2010年2月19日金曜日

昔の野球はレベルが高かった? 青田昇:その3

青田昇の『サムライ達のプロ野球』によれば、日本最速の投手は沢村栄治だという。

「ある時、沢村さんがこんな話をした。『俺の一番球が速かった時は、ベース板の前の縁を目標に、ボールを投げたもんだよ』 その時は何気なく聞き流していた。なるほどホームベースの前縁をめがけて投げると、球がホップして、ストライクゾーンに入るのか、そんなもんかいなと聞いていた」
「堀内恒夫と話す機会があった時、堀内がこんなことを言った。『僕の全盛時代には、ボールが右手から一本の糸をまっすぐ張ったようにキャッチャーのミットめがけて飛んでいった』」
「今度は尾崎行雄に会って、こんな話を聞いた。『僕の場合は、キャッチャーのミットめがけて投げると、どうしても球がホップしてボールになってしまう。だからキャッチャーの膝をめがけて投げたもんです』」(沢村栄治。28頁)

豪速球投手といえば必ず名前が挙がる尾崎にして、「キャッチャーの膝」を目標に投げていたのに対し、沢村は遥かに手前となる「ホームベースの前縁」を目標に投げていた。つまり、尾崎の速球よりも遥かにホップする剛球だったのだ――という主張だ。

しかし、スピードガン普及以前の速球王伝説は、正直、あまり当てにならない。打者(捕手、球審)の感じる球速は相対的なものであって、絶対的な球速を探るヒントとは言い難いためだ。

どんなスピードボールであっても、続けて投げられれば目が慣れてきて、球筋を見分けることができる。しかし、スローボールに目を慣らされた直後であれば、さして速くないスピードボールであっても対応するこは難しい。古くは安田猛、ちょっと前には星野伸行、最近では渡辺俊介投手がプロの第一線で活躍し続けている所以だ。

沢村の速球が同時代において傑出したものだったことは間違いないのだろう。しかし、そのスピードが「MAX130km/h」だったのか「MAX165km/h」(公式世界記録より1km/h速い)だったのかは、わからないというのが正確だろう。

球のホップについても、極端な話、他のピッチャーが小便カーブのような“落ちるストレート”を投げているなかで、“落ちないストレート”が投じられれば、打者の視点からはホップしたストレートに見えることだろう(物理的にストレートが浮き上がるためには200km/h以上のスピードが必要という)。従って、この証言もあまり当てにならないといえよう。

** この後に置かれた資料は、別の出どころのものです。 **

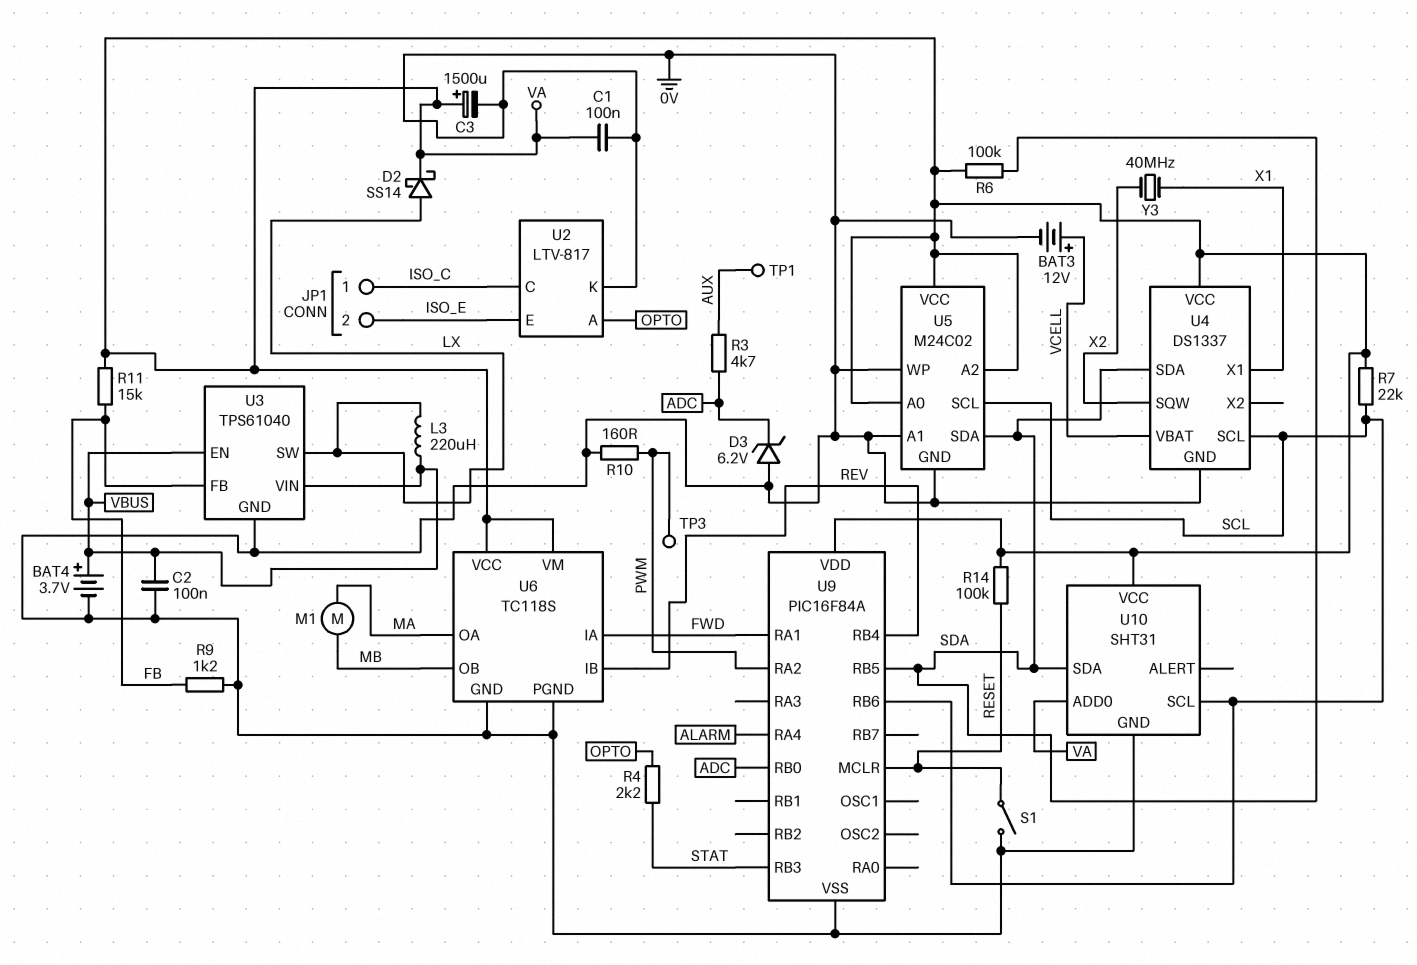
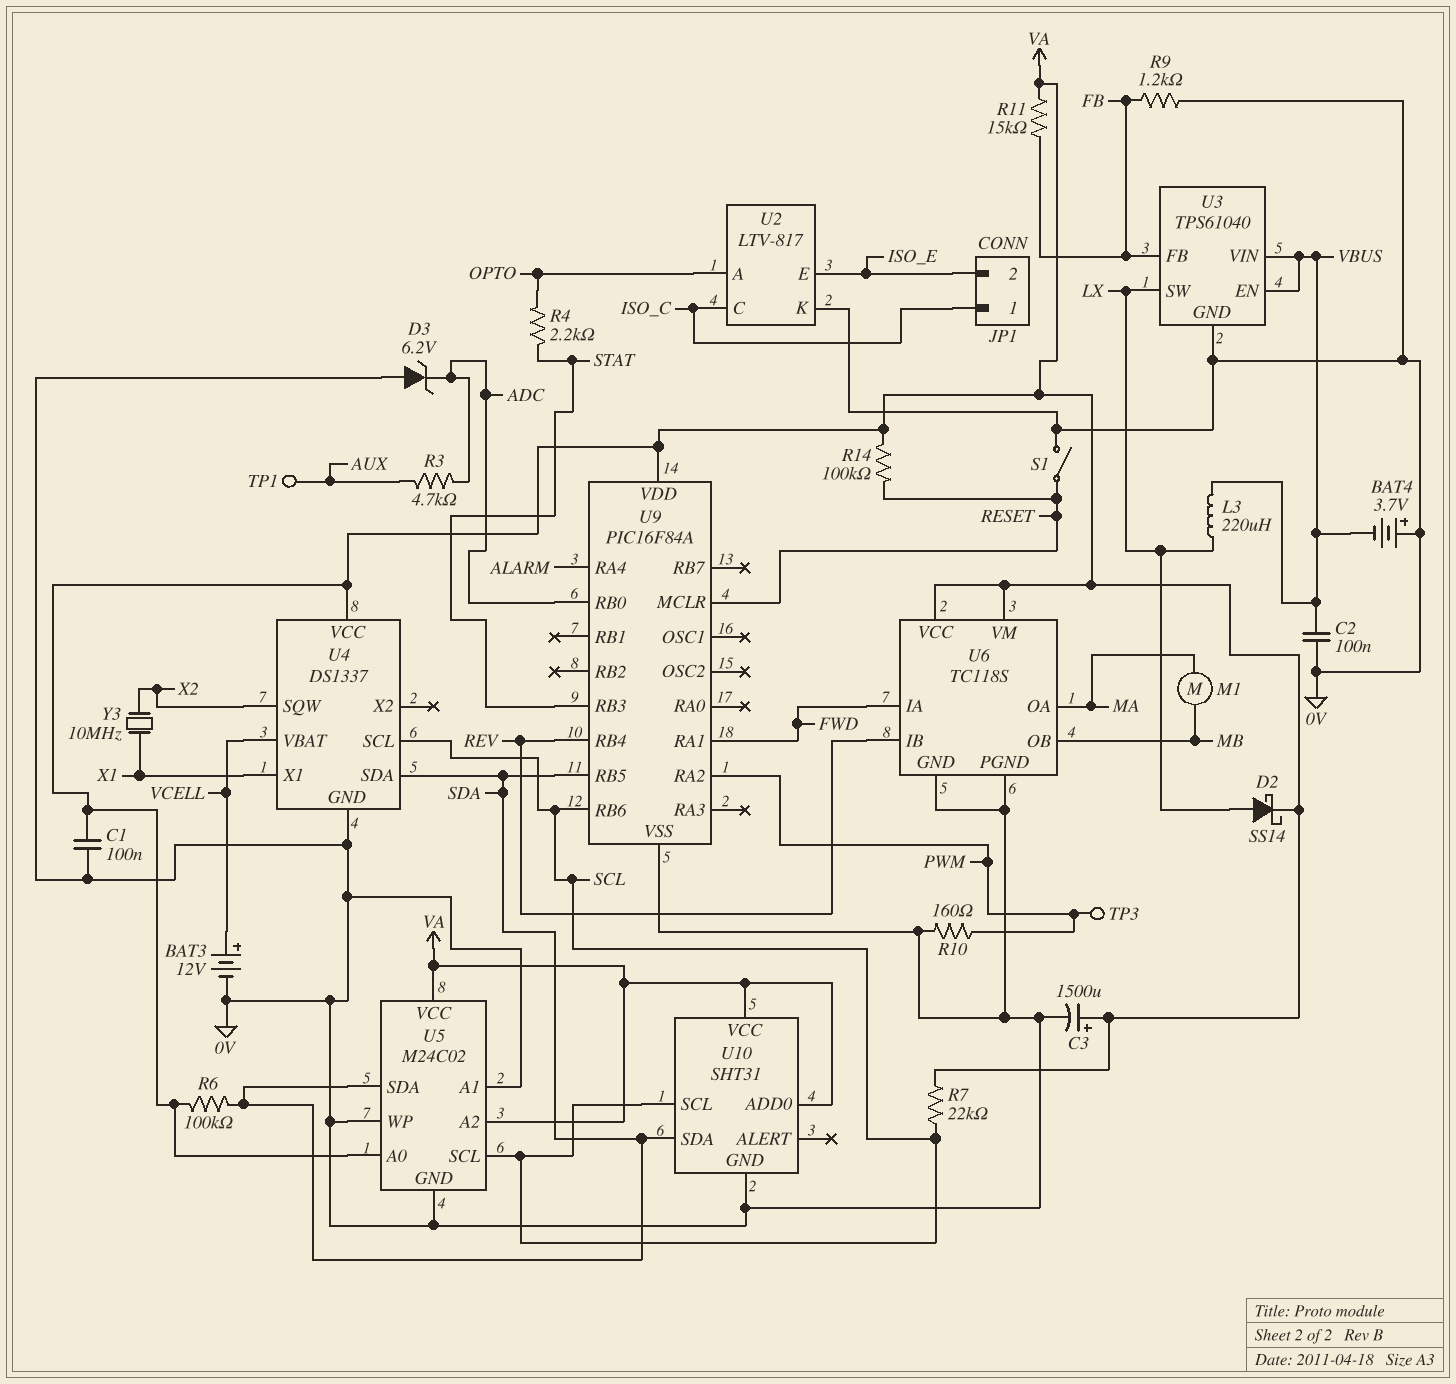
BAT4: 3.7V (plus VBUS, minus 0V) -> 3.7V (plus 0V, minus VBUS)
Y3: 40MHz (X1, X2) -> 10MHz (X1, X2)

もう一ついえば、スピードガンが普及しはじめた当初は、最速で140km/h台しか計測されなかった。当時、沢村栄治、ヴィクトル・スタルヒンらの現役時代を知るOBは、彼らの速球について、「140km/h台だったはず」といっていた。その後、小松辰雄、槙原寛己らまでが150km/h台を投げるようになってからは「150km/hは軽く超えていた」といい、現在は「160km/h……170km/hはあったかも知れない」といっている。

当の青田もTV番組で、ピッチングマシンから投じられた160km/h超の速球を見て、「これが沢村さんのストレート」といっていた。もし、打者の視点から絶対的なスピードがわかるのであれば、スピードガン普及当時に140km/h台の速球を見て、「いやこんなものじゃない。これよりも一割~一割五分は速かった」と指摘していたはずだ。

……と、青田の証言を片っ端から否定しているが、手前は決して青田が嫌いなわけではない。青田の語るOBの話についても、心の底では「伝説かくあるべし」と思っている。

昔の野球のレベルがどうであろうと、同書で青田が語るエピソードの価値が減じるものではない。小山正明の年俸更改を巡るエピソードや、一本足打法のアイディアは荒川博ではなく別所毅彦が出したものであるとする証言は、他の書籍には見られない貴重なものといっていい。

が、実のところ一番の読みどころは本編ではなく、巻末の解説だったりする。千葉茂による「青田昇は球界のゴッホである」をタイトルに冠した解説は名文中の名文。もし、同書を手に取る機会があれば、この解説もしっかり味わってもらいたいものだ。